Медленно поворачивается земля, но, сколько ни медли и сколько ни откладывай, все равно от судьбы не уйдешь, и каждый год в определенное время приходится несчастной планете влезать в созвездие Большого Пса.
По-моему, вполне достаточно было бы и Малого Пса, но, повторяю, от судьбы не уйдешь.
И вот тогда наступают для бедного человечества самые дурацкие дни из всего года, так называемые «каникулы», от слова «caniculi», или, в переводе, просто «песье время».
Влияние Большого Пса сказывается буквально на всем: на репертуаре, на ресторанном меню, на картинах, на железных дорогах, на домовых ремонтах, на извозчиках, на веснушках, на приказчиках, на здоровье и на шляпках.
Пес на все кладет свой отпечаток.
Если вы увидите на даме вместо шляпки просторное помещение для живности и огородных продуктов, не судите ее слишком строго. Она не виновата. Этого петуха с семейством и четырнадцать реп, из которых два помидора, сдобренные морковной травой, – это ей Пес наляпал. Она невинна, верьте мне!
А каникулярный приказчик!
Если вы попросите его дать вам черную катушку, самую простую черную катушку, он сделает мыслящее лицо, полезет куда-то наверх, встанет а la колосс Родосский одной ногой на полку с товаром, другой на прилавок, причем наступит вам на палец (убирайте руки!) и, треснув вас сорвавшейся картонкой по голове, с достоинством предложит кусок синего бархата.
– Мне не нужно синего бархата, – кротко скажете вы, – Я просила черную катушку. Простую, № 60.
– Виноват-с!
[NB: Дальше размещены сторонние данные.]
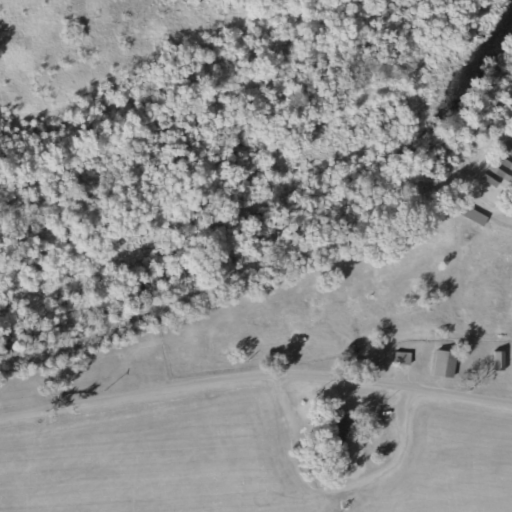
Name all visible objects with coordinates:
building: (509, 141)
building: (506, 151)
building: (503, 163)
building: (498, 176)
building: (490, 182)
building: (468, 214)
building: (473, 216)
road: (270, 265)
building: (406, 359)
building: (500, 363)
building: (443, 364)
building: (445, 365)
road: (255, 374)
building: (340, 430)
crop: (242, 459)
road: (345, 484)
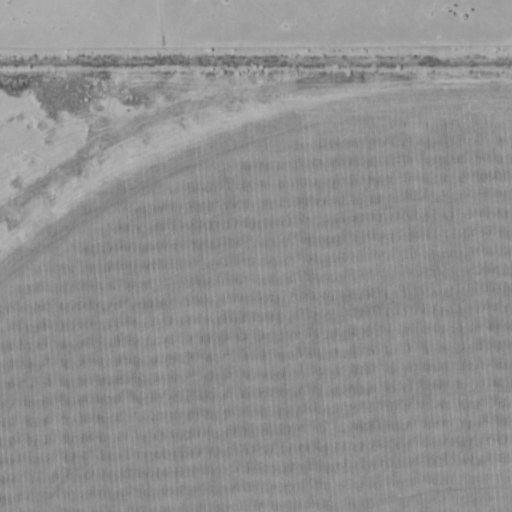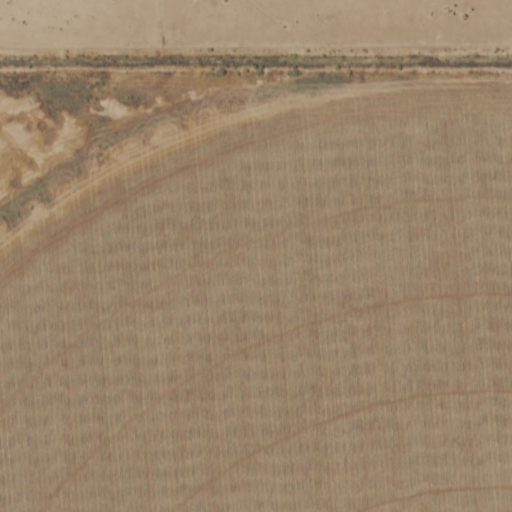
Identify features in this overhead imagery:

Это действительно синий, – извинится приказчик и полезет куда-то вниз под прилавок, так глубоко, что несколько минут виден будет только самый нижний край его пиджака. Когда же, движимая естественным любопытством, вы нагнетесь, чтобы посмотреть, что он там поделывает, он вдруг выпрямится и ткнет вас ящиком прямо в щеку.
В ящике будут ленты и тесемка, которые он великодушно предложит вам на выбор и пообещает сделать скидку. Узнав, что вы все еще упорствуете в своем желании приобрести черную катушку, он очень огорчится и, нырнув под прилавком, исчезнет в соседней клетушке. Только вы его и видели! Сколько ни ждите, уж он не вернется.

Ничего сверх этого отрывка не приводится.